Bidens Außenminister, Anthony Blinken, hat in der New York Times in einem Interview Rückblick gehalten. Zum Krieg Russlands gegen die Ukraine, zur Vorgeschichte und zum Ausblick, sagt er, etwas frei übersetzt.
1) „wir haben den Krieg kommen sehen. Wir haben die Ukraine darauf vorbereitet, mit der heimlichen Lieferung einer ziemlichen Menge von Waffen. Das begann im September 2021 und wurde im Dezember 2021 wiederholt.“
2) Die Kriegsziele Russlands, so berichtet Blinken, habe er im Vorfeld, „mehrere Monate zuvor“, also vor der Vorlage der offiziellen Verhandlungsposition Russlands am 17. Dezember 2021, im mehrfachen bilateralen Gespräch mit Russland, auch mit seinem Amtskollegen Sergey Lavrov persönlich in Genf, sehr genau gecheckt. Gecheckt worden seien von den USA Sicherheitsbedenken Russlands hinsichtlich der Ukraine und hinsichtlich der NATO. Das Ergebnis aber sei gewesen, dass das beides nicht der Punkt gewesen sei, es ging um Putins persönliche imperiale Ambitionen und um seinen Wunsch, ein Grossrussland unter Einbezug der Ukraine zu erreichen.

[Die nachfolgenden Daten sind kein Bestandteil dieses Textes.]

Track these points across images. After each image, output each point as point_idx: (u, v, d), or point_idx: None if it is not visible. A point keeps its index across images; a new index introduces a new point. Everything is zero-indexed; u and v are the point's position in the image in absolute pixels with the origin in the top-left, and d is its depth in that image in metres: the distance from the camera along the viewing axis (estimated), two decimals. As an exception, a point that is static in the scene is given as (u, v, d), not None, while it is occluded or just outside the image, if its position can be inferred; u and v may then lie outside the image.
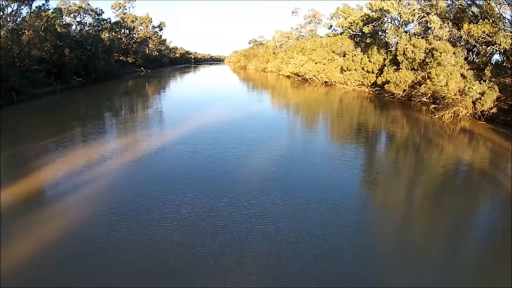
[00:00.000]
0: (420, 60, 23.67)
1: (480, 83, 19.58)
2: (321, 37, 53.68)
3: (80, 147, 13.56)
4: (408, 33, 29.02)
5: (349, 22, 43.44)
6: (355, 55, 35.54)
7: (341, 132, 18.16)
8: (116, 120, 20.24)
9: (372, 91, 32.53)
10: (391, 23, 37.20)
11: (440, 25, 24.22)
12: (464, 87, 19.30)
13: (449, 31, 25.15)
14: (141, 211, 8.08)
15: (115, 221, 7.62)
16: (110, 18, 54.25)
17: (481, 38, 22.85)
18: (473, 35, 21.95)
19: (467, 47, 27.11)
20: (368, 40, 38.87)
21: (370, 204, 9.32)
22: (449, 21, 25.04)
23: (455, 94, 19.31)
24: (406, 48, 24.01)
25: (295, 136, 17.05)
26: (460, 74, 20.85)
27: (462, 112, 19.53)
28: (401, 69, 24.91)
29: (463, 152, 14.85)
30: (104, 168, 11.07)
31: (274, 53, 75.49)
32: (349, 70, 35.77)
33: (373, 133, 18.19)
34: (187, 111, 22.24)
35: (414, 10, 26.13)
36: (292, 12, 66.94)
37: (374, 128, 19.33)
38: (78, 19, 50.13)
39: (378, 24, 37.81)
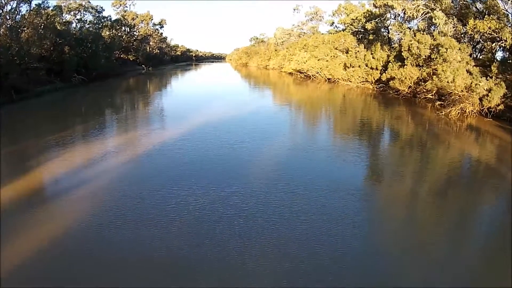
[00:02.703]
0: (425, 56, 23.28)
1: (487, 80, 19.23)
2: (322, 34, 53.25)
3: (81, 144, 13.29)
4: (412, 30, 28.62)
5: (352, 19, 43.03)
6: (358, 51, 35.16)
7: (349, 128, 17.79)
8: (118, 117, 19.96)
9: (376, 87, 32.16)
10: (394, 19, 36.84)
11: (445, 21, 23.84)
12: (471, 83, 18.95)
13: (453, 27, 24.75)
14: (147, 206, 7.95)
15: (119, 217, 7.49)
16: (110, 16, 53.90)
17: (487, 34, 22.47)
18: (479, 30, 21.55)
19: (470, 43, 26.72)
20: (371, 37, 38.47)
21: (378, 198, 9.14)
22: (454, 17, 24.64)
23: (462, 91, 18.96)
24: (411, 44, 23.63)
25: (301, 132, 16.77)
26: (466, 70, 20.50)
27: (468, 108, 19.19)
28: (406, 65, 24.54)
29: (471, 149, 14.57)
30: (108, 164, 10.87)
31: (275, 50, 75.09)
32: (353, 67, 35.41)
33: (380, 130, 17.93)
34: (190, 108, 21.95)
35: (418, 5, 25.74)
36: (294, 9, 66.46)
37: (381, 125, 19.05)
38: (78, 16, 49.79)
39: (381, 20, 37.42)
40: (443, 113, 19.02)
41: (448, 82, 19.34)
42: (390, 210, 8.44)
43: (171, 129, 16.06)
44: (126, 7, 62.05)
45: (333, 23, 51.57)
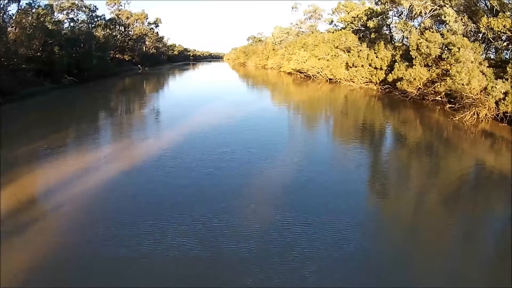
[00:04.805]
0: (435, 56, 21.92)
1: (503, 82, 17.93)
2: (322, 32, 51.92)
3: (64, 154, 11.87)
4: (419, 27, 27.27)
5: (352, 17, 41.76)
6: (360, 50, 33.79)
7: (359, 136, 16.28)
8: (104, 123, 18.59)
9: (381, 88, 30.74)
10: (398, 17, 35.64)
11: (455, 18, 22.54)
12: (487, 86, 17.65)
13: (463, 25, 23.44)
14: (135, 226, 6.79)
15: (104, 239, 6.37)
16: (104, 15, 52.45)
17: (500, 33, 21.26)
18: (492, 28, 20.29)
19: (480, 42, 25.48)
20: (372, 35, 37.22)
21: (390, 216, 7.91)
22: (464, 14, 23.33)
23: (477, 94, 17.66)
24: (420, 43, 22.24)
25: (304, 142, 15.17)
26: (480, 71, 19.18)
27: (482, 113, 17.89)
28: (415, 65, 23.15)
29: (491, 157, 13.25)
30: (90, 181, 9.48)
31: (273, 49, 73.80)
32: (355, 67, 34.03)
33: (393, 138, 16.63)
34: (184, 113, 20.34)
35: (426, 2, 24.41)
36: (292, 8, 64.97)
37: (393, 132, 17.70)
38: (71, 16, 48.28)
39: (383, 18, 36.21)
40: (457, 118, 17.68)
41: (463, 84, 18.00)
42: (403, 222, 7.61)
43: (159, 139, 14.48)
44: (121, 5, 60.56)
45: (332, 21, 50.37)
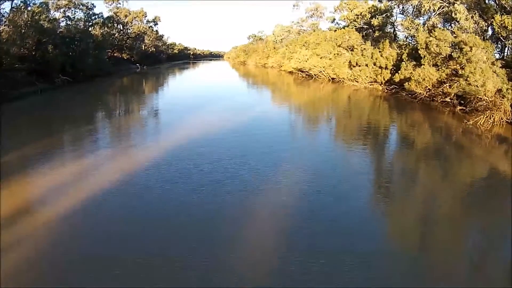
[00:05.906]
0: (445, 55, 20.85)
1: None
2: (324, 31, 50.92)
3: (59, 159, 10.87)
4: (426, 25, 26.20)
5: (355, 15, 40.73)
6: (364, 49, 32.68)
7: (366, 143, 15.21)
8: (92, 129, 17.58)
9: (387, 89, 29.62)
10: (403, 15, 34.56)
11: (466, 16, 21.49)
12: (501, 88, 16.63)
13: (474, 23, 22.39)
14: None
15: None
16: (102, 13, 51.39)
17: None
18: (506, 27, 19.27)
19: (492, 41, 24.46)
20: (376, 34, 36.20)
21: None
22: (475, 11, 22.27)
23: (491, 96, 16.64)
24: (430, 41, 21.15)
25: (306, 149, 14.04)
26: (493, 72, 18.16)
27: (496, 116, 16.87)
28: (424, 65, 22.07)
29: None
30: (88, 184, 8.82)
31: (274, 48, 72.79)
32: (359, 66, 32.93)
33: (405, 144, 15.55)
34: (182, 116, 19.31)
35: (435, -2, 23.37)
36: (293, 6, 63.88)
37: (402, 137, 16.64)
38: (68, 14, 47.21)
39: (387, 16, 35.23)
40: (471, 122, 16.61)
41: (477, 86, 16.97)
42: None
43: (146, 151, 13.09)
44: (119, 3, 59.45)
45: (334, 19, 49.47)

3) Auf die Frage, was die Biden-Administration erreicht habe und was das für die Zukunft bedeute, antwortet Blinken:
a) „Wir haben erreicht, dass es die Ukraine weiterhin auf der Landkarte gibt.“
b) Er sei überzeugt, dass die Ukraine das Potential habe, nicht nur zu überleben, sondern auch voran zu kommen. Das sei abhängig von Entscheidungen der Trump-Administration und vieler anderer Staaten. Die Frage werde sein, ob die Ukraine Wege finden werde, nicht nur ihren Anspruch auf verlorene Gebiete aufrecht zu erhalten sondern diese, auch mit Unterstützung anderer Staaten, zurückzugewinnen.
Blinken stellt in den Raum, was die USA in gut drei Jahren nicht erreicht haben: Eine militärische Ausstattung der Ukraine, auf dass sie ihr verlorenes Territorium zurückgewinnen wird. Das ist, was Kroatien im jugoslawischen Nachfolgekrieg Anfang August 1995 gegen die Republik Serbien in wenigen Tagen erreichte.
c) Damit vertritt Blinken als Konzept für die Ukraine jene legitime und legale, in der militärischen Konsequenz aber zu Instabilität führende Haltung, die er Russland ebenfalls unterstellt:
„in Putins Gedankenwelt hat ein Waffenstillstand wahrscheinlich die Funktion, zu pausieren, neu auszustatten und erneut anzugreifen, irgendwann in der Zukunft.”
In militärischer Logik aber, mit diesem Konzept für die Ukraine, welches er Russland in gleicher Weise unterstellt, zwingt Blinken Russland, das Ziel zu verfolgen, welches er zugleich verhindern zu wollen vorgibt: „to erase Ukraine from the map“, d.h. sie als souveränen Staat verschwinden lassen.
4) Schließlich wird Blinken sehr direkt nach der zukünftigen Unterstützung der Ukraine durch die USA gefragt. Ihm wird gespiegelt, so verstanden worden zu sein, als ob er gesagt habe, das Schicksal der Ukraine werde nicht länger in den Händen ihres bislang bedeutendsten Unterstützers liegen, der USA, sondern in der der Europäer.
Das bestätigt Blinken in seiner Antwort, die aber selbstverständlich die eines Diplomaten ist. Er sagt wörtlich:
“Ich hoffe sehr — ich will nicht sagen, ich erwarte es, … dass die USA ein bedeutender Unterstützer der Ukraine bleiben”.
Alle Augen haben sich somit auf die Europäer zu richten. Das können die aber in militärischer Ausrichtung nicht allein, da sie sind angewiesen auf Lieferungen aus den Beständen des US-Militärs. Dazu braucht es Abmachungen zwischen der EU und den USA, wie das finanziert werden soll, es braucht dazu eine Ergänzung der Presidential Drawdown Authority (PDA).